## Input records:

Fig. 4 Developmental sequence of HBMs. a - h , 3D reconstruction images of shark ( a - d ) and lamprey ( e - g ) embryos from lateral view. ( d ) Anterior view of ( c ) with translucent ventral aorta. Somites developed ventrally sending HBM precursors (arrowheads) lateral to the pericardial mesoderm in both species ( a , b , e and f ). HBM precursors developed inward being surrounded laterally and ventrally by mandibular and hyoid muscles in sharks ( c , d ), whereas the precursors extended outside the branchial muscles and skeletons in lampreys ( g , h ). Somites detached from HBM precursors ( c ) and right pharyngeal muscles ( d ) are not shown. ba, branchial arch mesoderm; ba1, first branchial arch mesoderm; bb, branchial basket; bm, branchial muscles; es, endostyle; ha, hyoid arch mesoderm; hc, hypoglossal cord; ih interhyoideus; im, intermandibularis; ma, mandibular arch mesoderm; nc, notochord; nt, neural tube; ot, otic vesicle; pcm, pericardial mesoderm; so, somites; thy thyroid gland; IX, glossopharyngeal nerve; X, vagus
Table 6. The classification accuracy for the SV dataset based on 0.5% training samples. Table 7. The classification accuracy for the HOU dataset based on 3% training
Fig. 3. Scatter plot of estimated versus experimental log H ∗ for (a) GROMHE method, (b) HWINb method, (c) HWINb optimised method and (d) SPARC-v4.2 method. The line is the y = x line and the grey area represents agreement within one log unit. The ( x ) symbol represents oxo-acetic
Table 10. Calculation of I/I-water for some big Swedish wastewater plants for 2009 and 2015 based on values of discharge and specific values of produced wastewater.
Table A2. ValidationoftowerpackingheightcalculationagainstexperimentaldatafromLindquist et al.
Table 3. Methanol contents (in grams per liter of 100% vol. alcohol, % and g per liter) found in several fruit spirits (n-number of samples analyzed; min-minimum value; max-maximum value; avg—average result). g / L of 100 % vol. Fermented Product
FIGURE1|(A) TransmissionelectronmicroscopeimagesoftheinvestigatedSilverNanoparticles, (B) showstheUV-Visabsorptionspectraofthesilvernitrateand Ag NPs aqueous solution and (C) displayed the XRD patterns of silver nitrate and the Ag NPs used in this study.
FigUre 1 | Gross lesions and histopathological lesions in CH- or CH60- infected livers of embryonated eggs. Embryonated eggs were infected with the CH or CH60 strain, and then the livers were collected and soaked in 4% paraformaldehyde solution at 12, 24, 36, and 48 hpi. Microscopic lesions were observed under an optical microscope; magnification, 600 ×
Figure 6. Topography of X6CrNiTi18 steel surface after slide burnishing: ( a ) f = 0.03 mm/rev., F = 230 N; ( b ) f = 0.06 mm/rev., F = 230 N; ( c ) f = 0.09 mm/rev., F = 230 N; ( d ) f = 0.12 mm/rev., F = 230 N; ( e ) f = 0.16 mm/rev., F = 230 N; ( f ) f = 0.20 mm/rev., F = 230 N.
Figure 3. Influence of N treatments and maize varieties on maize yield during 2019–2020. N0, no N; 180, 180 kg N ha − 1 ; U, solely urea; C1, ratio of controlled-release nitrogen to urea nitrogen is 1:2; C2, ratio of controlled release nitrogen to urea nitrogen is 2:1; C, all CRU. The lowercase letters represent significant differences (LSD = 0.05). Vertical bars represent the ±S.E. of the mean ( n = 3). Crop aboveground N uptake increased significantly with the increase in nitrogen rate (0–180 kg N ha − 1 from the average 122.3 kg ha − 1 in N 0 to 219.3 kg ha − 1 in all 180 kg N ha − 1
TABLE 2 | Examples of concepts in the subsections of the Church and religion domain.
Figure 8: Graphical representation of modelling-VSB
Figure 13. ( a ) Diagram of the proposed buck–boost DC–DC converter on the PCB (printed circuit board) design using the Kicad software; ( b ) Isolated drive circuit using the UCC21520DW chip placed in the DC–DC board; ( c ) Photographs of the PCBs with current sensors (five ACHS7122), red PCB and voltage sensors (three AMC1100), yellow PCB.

## Task statement:
What lines in the records above include the string "solution"? Copy each one.

## Reply to the task:
FIGURE1|(A) TransmissionelectronmicroscopeimagesoftheinvestigatedSilverNanoparticles, (B) showstheUV-Visabsorptionspectraofthesilvernitrateand Ag NPs aqueous solution and (C) displayed the XRD patterns of silver nitrate and the Ag NPs used in this study.
FigUre 1 | Gross lesions and histopathological lesions in CH- or CH60- infected livers of embryonated eggs. Embryonated eggs were infected with the CH or CH60 strain, and then the livers were collected and soaked in 4% paraformaldehyde solution at 12, 24, 36, and 48 hpi. Microscopic lesions were observed under an optical microscope; magnification, 600 ×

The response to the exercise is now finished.